The latest alleged encroachment that came to light was as recent as January 2020, when activist Lubna Sarwath moved the Telangana High Court armed with satellite images, which showed that around 10 acres of the lake were encroached upon, developed into plots and tar roads were laid within the Full Tank Level (FTL) map provided by the authorities.

The encroachment has consequences. Each year, when heavy rain batters Hyderabad, colonies downstream and upstream of the Hussain Sagar are inundated, with water gushing into homes and sweeping away personal belongings.

The case of Durgam Cheruvu, which once served as the main source of drinking water for the Golconda fort, is similar as well. Speaking to TNM in 2016, late city-based author and historian Narendra Luther described how the lake used to be a famous picnic spot in the 1970s and even saw fishing by local fishermen until the 1990s.

"When I got charge of AP Tourism (in the late 90s), I decided to develop it as a local tourist spot. The area abutting the lake was allotted to the tourism department and I had a little cottage constructed there for picnic parties...Subsequently, it was overdeveloped and led to a situation I greatly feared and warned against. The municipal corporation did not bother to stop encroachments on the body of the lake,” he had said.

As early as 2001, the High Court had taken note of the issue of encroachments and directed the then Commissioner of the Serilingampally Municipality “not to permit any more residential colonies in the vicinity or catchment area of Durgam Cheruvu to come up and take immediate and necessary measures to prevent the discharge of sewage from the nearby colonies into the lake so as to protect the quality of the water in the lake.”

When TNM had visited the lake during the construction of the hanging bridge in 2018, indiscriminate dumping of mud at the boundaries of the already shrinking lake was clearly seen.

Speaking to TNM, Dr Narasimha Reddy Donthi, a public policy analyst said that the problem of lake encroachment is persisting as revenue officials see everything in terms of land, including the water bodies, which he dubbed a “conceptual error”.

Talking about Durgam Cheruvu, he said that the height of the lake bund was deceitfully reduced by private players, as the FTL depends on bund height.

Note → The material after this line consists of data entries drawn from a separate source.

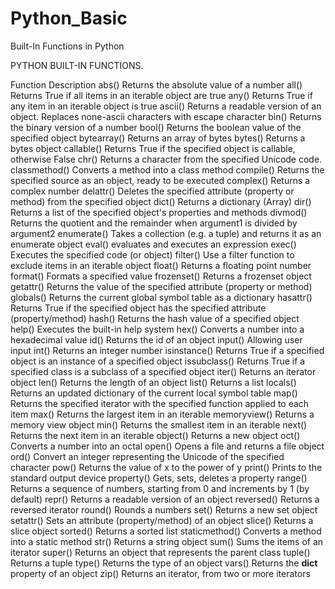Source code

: # Python_Basic
Built-In Functions in Python

PYTHON BUILT-IN FUNCTIONS.

Function	              Description
abs()	          Returns the absolute value of a number
all()          	Returns True if all items in an iterable object are true
any()          	Returns True if any item in an iterable object is true
ascii()         Returns a readable version of an object. Replaces none-ascii characters with escape character
bin()	          Returns the binary version of a number
bool()          Returns the boolean value of the specified object
bytearray()     Returns an array of bytes
bytes()         Returns a bytes object
callable()	    Returns True if the specified object is callable, otherwise False
chr()	          Returns a character from the specified Unicode code.
classmethod()   Converts a method into a class method
compile()       Returns the specified source as an object, ready to be executed
complex()       Returns a complex number
delattr()       Deletes the specified attribute (property or method) from the specified object
dict()          Returns a dictionary (Array)
dir()	          Returns a list of the specified object's properties and methods
divmod()	      Returns the quotient and the remainder when argument1 is divided by argument2
enumerate()	    Takes a collection (e.g. a tuple) and returns it as an enumerate object
eval()          evaluates and executes an expression
exec()	        Executes the specified code (or object)
filter()        Use a filter function to exclude items in an iterable object
float()         Returns a floating point number
format()	      Formats a specified value
frozenset()     Returns a frozenset object
getattr()       Returns the value of the specified attribute (property or method)
globals()	      Returns the current global symbol table as a dictionary
hasattr()	      Returns True if the specified object has the specified attribute (property/method)
hash()          Returns the hash value of a specified object
help()	        Executes the built-in help system
hex()	          Converts a number into a hexadecimal value
id()	          Returns the id of an object
input()	        Allowing user input
int()	          Returns an integer number
isinstance()	  Returns True if a specified object is an instance of a specified object
issubclass()	  Returns True if a specified class is a subclass of a specified object
iter()	        Returns an iterator object
len()	          Returns the length of an object
list()	        Returns a list
locals()	      Returns an updated dictionary of the current local symbol table
map()	          Returns the specified iterator with the specified function applied to each item
max()	          Returns the largest item in an iterable
memoryview()	  Returns a memory view object
min()	          Returns the smallest item in an iterable
next()	        Returns the next item in an iterable
object()	      Returns a new object
oct()	          Converts a number into an octal
open()	        Opens a file and returns a file object
ord()	          Convert an integer representing the Unicode of the specified character
pow()	          Returns the value of x to the power of y
print()	        Prints to the standard output device
property()	    Gets, sets, deletes a property
range()	        Returns a sequence of numbers, starting from 0 and increments by 1 (by default)
repr()	        Returns a readable version of an object
reversed()	    Returns a reversed iterator
round()	        Rounds a numbers
set()	          Returns a new set object
setattr()	      Sets an attribute (property/method) of an object
slice()	        Returns a slice object
sorted()	      Returns a sorted list
staticmethod()	Converts a method into a static method
str()	          Returns a string object
sum()	          Sums the items of an iterator
super()	        Returns an object that represents the parent class
tuple()	        Returns a tuple
type()	        Returns the type of an object
vars()	        Returns the __dict__ property of an object
zip()	          Returns an iterator, from two or more iterators

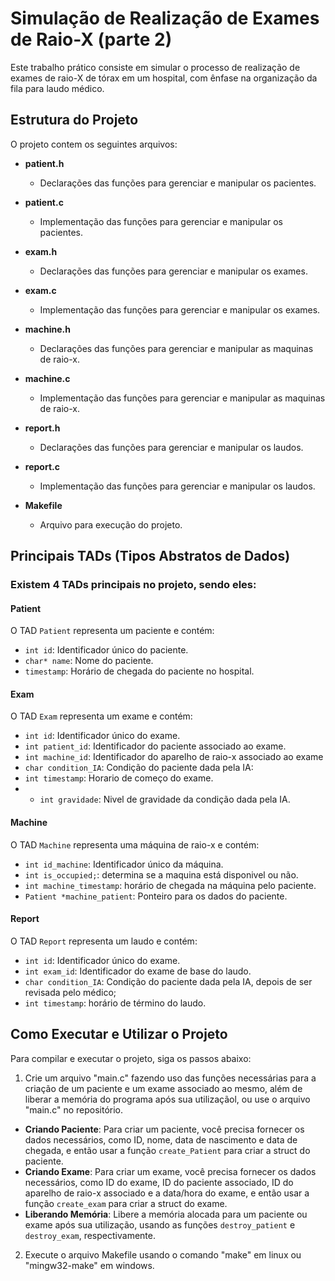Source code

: # Simulação de Realização de Exames de Raio-X (parte 2)

  Este trabalho prático consiste em simular o processo de realização de exames de raio-X de tórax em um hospital, com ênfase na organização da fila para laudo médico. 

## Estrutura do Projeto

O projeto contem os seguintes arquivos:

- **patient.h**
  - Declarações das funções para gerenciar e manipular os pacientes.

- **patient.c**
  - Implementação das funções para gerenciar e manipular os pacientes.

- **exam.h**
  - Declarações das funções para gerenciar e manipular os exames.

- **exam.c**
  - Implementação das funções para gerenciar e manipular os exames.
 
- **machine.h**
  - Declarações das funções para gerenciar e manipular as maquinas de raio-x.

- **machine.c**
  - Implementação das funções para gerenciar e manipular as maquinas de raio-x.
 
- **report.h**
  - Declarações das funções para gerenciar e manipular os laudos.

- **report.c**
  - Implementação das funções para gerenciar e manipular os laudos.
    
- **Makefile**
  - Arquivo para execução do projeto.
  

## Principais TADs (Tipos Abstratos de Dados)

### Existem 4 TADs principais no projeto, sendo eles:

#### Patient
O TAD `Patient` representa um paciente e contém:

- `int id`: Identificador único do paciente.
- `char* name`: Nome do paciente.
- `timestamp`: Horário de chegada do paciente no hospital.
  
#### Exam

O TAD `Exam` representa um exame e contém:

- `int id`: Identificador único do exame.
- `int patient_id`: Identificador do paciente associado ao exame.
- `int machine_id`: Identificador do aparelho de raio-x associado ao exame
- `char condition_IA`: Condição do paciente dada pela IA: 
- `int timestamp`: Horario de começo do exame.
- - `int gravidade`: Nivel de gravidade da condição dada pela IA.

#### Machine
O TAD `Machine` representa uma máquina de raio-x e contém:

- `int id_machine`: Identificador único da máquina.
- `int is_occupied;`: determina se a maquina está disponivel ou não.
- `int machine_timestamp`: horário de chegada na máquina pelo paciente.
- `Patient *machine_patient`: Ponteiro para os dados do paciente.

#### Report
O TAD `Report` representa um laudo e contém:

- `int id`: Identificador único do exame.
- `int exam_id`: Identificador do exame de base do laudo.
- `char condition_IA`: Condição do paciente dada pela IA, depois de ser revisada pelo médico;
- `int timestamp`: horário de término do laudo.




## Como Executar e Utilizar o Projeto

Para compilar e executar o projeto, siga os passos abaixo:

1. Crie um arquivo "main.c" fazendo uso das funções necessárias para a criação de um paciente e um exame associado ao mesmo, além de liberar a memória do programa após sua utilizaçãol, ou use o arquivo "main.c" no repositório.
  - **Criando Paciente**: Para criar um paciente, você precisa fornecer os dados necessários, como ID, nome, data de nascimento e data de chegada, e então usar a função `create_Patient` para criar a struct do paciente.
  - **Criando Exame**: Para criar um exame, você precisa fornecer os dados necessários, como ID do exame, ID do paciente associado, ID do aparelho de raio-x associado e a data/hora do exame, e então usar a função `create_exam` para criar a struct do exame.
  - **Liberando Memória**: Libere a memória alocada para um paciente ou exame após sua utilização, usando as funções `destroy_patient` e `destroy_exam`, respectivamente.
    
2. Execute o arquivo Makefile usando o comando "make" em linux ou "mingw32-make" em windows.
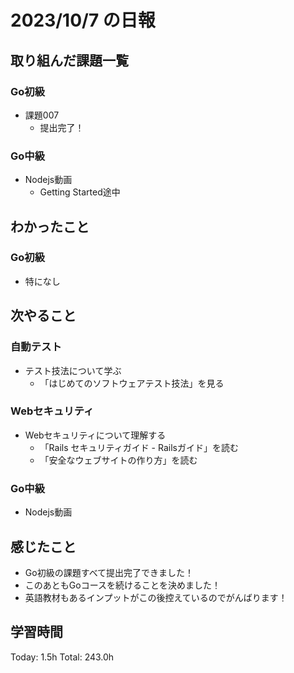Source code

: # 2023/10/7 の日報

## 取り組んだ課題一覧

### Go初級

- 課題007
  - 提出完了！

### Go中級

- Nodejs動画
  - Getting Started途中

## わかったこと

### Go初級

- 特になし

## 次やること

### 自動テスト

- テスト技法について学ぶ
  - 「はじめてのソフトウェアテスト技法」を見る

### Webセキュリティ

- Webセキュリティについて理解する
  - 「Rails セキュリティガイド - Railsガイド」を読む
  - 「安全なウェブサイトの作り方」を読む

### Go中級

- Nodejs動画

## 感じたこと

- Go初級の課題すべて提出完了できました！
- このあともGoコースを続けることを決めました！
- 英語教材もあるインプットがこの後控えているのでがんばります！

## 学習時間

Today: 1.5h
Total: 243.0h
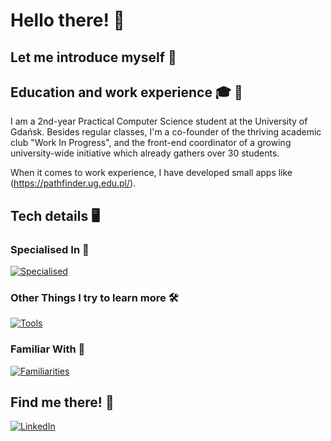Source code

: # Hello there! 👋

## Let me introduce myself 🌟

## Education and work experience 🎓 💼
I am a 2nd-year Practical Computer Science student at the University of Gdańsk. Besides regular classes, I'm a co-founder of the thriving academic club "Work In Progress", and the front-end coordinator of a growing university-wide initiative which already gathers over 30 students.

When it comes to work experience, I have developed small apps like (https://pathfinder.ug.edu.pl/).

## Tech details 🖥️

### Specialised In 🚀
[![Specialised](https://skillicons.dev/icons?i=ts,js,html,css,sass,tailwind,react,nextjs,java,nodejs,git)](https://skillicons.dev)

### Other Things I try to learn more 🛠️
[![Tools](https://skillicons.dev/icons?i=angular,py,mongodb,mysql,postgres,figma,docker,bash)](https://skillicons.dev)

### Familiar With 👀
[![Familiarities](https://skillicons.dev/icons?i=nginx,scala,gherkin,go,pytorch,tensorflow,firebase,gamemakerstudio,bun,heroku,latex,r)](https://skillicons.dev)

## Find me there! 📲
[![LinkedIn](https://img.shields.io/badge/LinkedIn-0077B5?style=for-the-badge&logo=linkedin&logoColor=white)](https://www.linkedin.com/in/filip-mackowiak/)
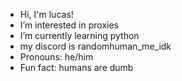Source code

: - Hi, I'm lucas!
- I’m interested in proxies
- I’m currently learning python
- my discord is randomhuman_me_idk
- Pronouns: he/him
- Fun fact: humans are dumb

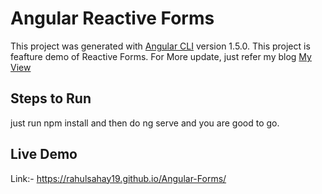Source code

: # Angular Reactive Forms 

This project was generated with [Angular CLI](https://github.com/angular/angular-cli) version 1.5.0.
This project is feafture demo of Reactive Forms. For More update, just refer my blog [My View](https://myview.rahulnivi.net/reactive-forms-angular-part-2/)

## Steps to Run

just run npm install and then do ng serve and you are good to go.

## Live Demo

Link:- https://rahulsahay19.github.io/Angular-Forms/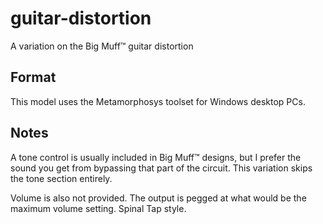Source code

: # guitar-distortion
A variation on the Big Muff™ guitar distortion

## Format
This model uses the Metamorphosys toolset for Windows desktop PCs.

## Notes
A tone control is usually included in Big Muff™ designs, but I prefer the sound you get from bypassing that part of the circuit. This variation skips the tone section entirely.

Volume is also not provided. The output is pegged at what would be the maximum volume setting. Spinal Tap style.
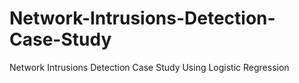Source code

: # Network-Intrusions-Detection-Case-Study
Network Intrusions Detection Case Study Using Logistic Regression
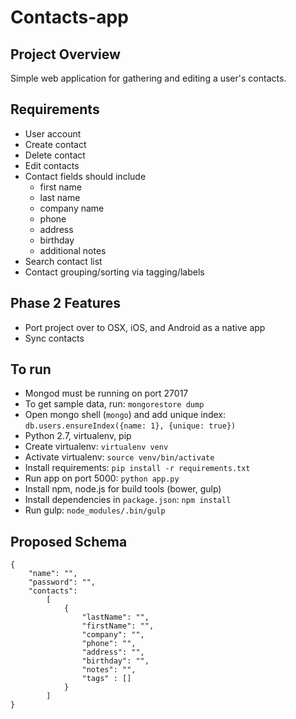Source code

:Contacts-app
============

Project Overview
----------------

Simple web application for gathering and editing a user's contacts.

Requirements
------------

- User account
- Create contact
- Delete contact
- Edit contacts
- Contact fields should include
  - first name
  - last name
  - company name
  - phone
  - address
  - birthday
  - additional notes
- Search contact list
- Contact grouping/sorting via tagging/labels

Phase 2 Features
----------------

- Port project over to OSX, iOS, and Android as a native app
- Sync contacts

To run
------

- Mongod must be running on port 27017
- To get sample data, run:
    `mongorestore dump`
- Open mongo shell (`mongo`) and add unique index:
    `db.users.ensureIndex({name: 1}, {unique: true})`
- Python 2.7, virtualenv, pip
- Create virtualenv:
    `virtualenv venv`
- Activate virtualenv:
    `source venv/bin/activate`
- Install requirements:
    `pip install -r requirements.txt`
- Run app on port 5000:
    `python app.py`
- Install npm, node.js for build tools (bower, gulp)
- Install dependencies in `package.json`:
    `npm install`
- Run gulp:
    `node_modules/.bin/gulp`

Proposed Schema
---------------

    {
    	"name": "",
    	"password": "",
    	"contacts":
    		[
    			{
    				"lastName": "",
    				"firstName": "",
    				"company": "",
    				"phone": "",
    				"address": "",
    				"birthday": "",
    				"notes": "",
    				"tags" : []
    			}
    		]
    }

He said, “Reduction of bund height is nothing but a ploy to slowly remove the water body by encroachment.”

Arguing that water bodies should have zone-wise categorisation, he alleged, “The land mafia collude with revenue officials for the paperwork. The officials claim that there are no records pertaining to a specific water body, only to easily erase it completely and facilitate the encroachers. Like there are survey numbers for land, lakes too, should have survey numbers in line with the National Water Policy.”

“Encroachment generally happens with the connivance of the Lakes Department. It depends on each water body. The records that clearly demarcate the area of a water body are sometimes not very clear, and this is used to aid encroachment. If the water body is in the heart of the city and colonies have come up around it, private players slowly dump mud and encroach it. It is collusive corruption. Officials in the government know it and allow it. If many houses come up, they issue a notice, and the matter goes to court and stays there forever. Since it is sub judice, no one can do anything. They (officials) can get these stays vacated but they don't,” Padmanabha Reddy, who is also a retired Indian Forest Service (IFS) officer, said.

It is no wonder then that several parts of the city, including those around these two lakes, see flooding each time Hyderabad receives rain. When there is heavy rainfall and surplus water flow, the lake simply expands back to its Full Tank Level, which is now encroached upon by various structures.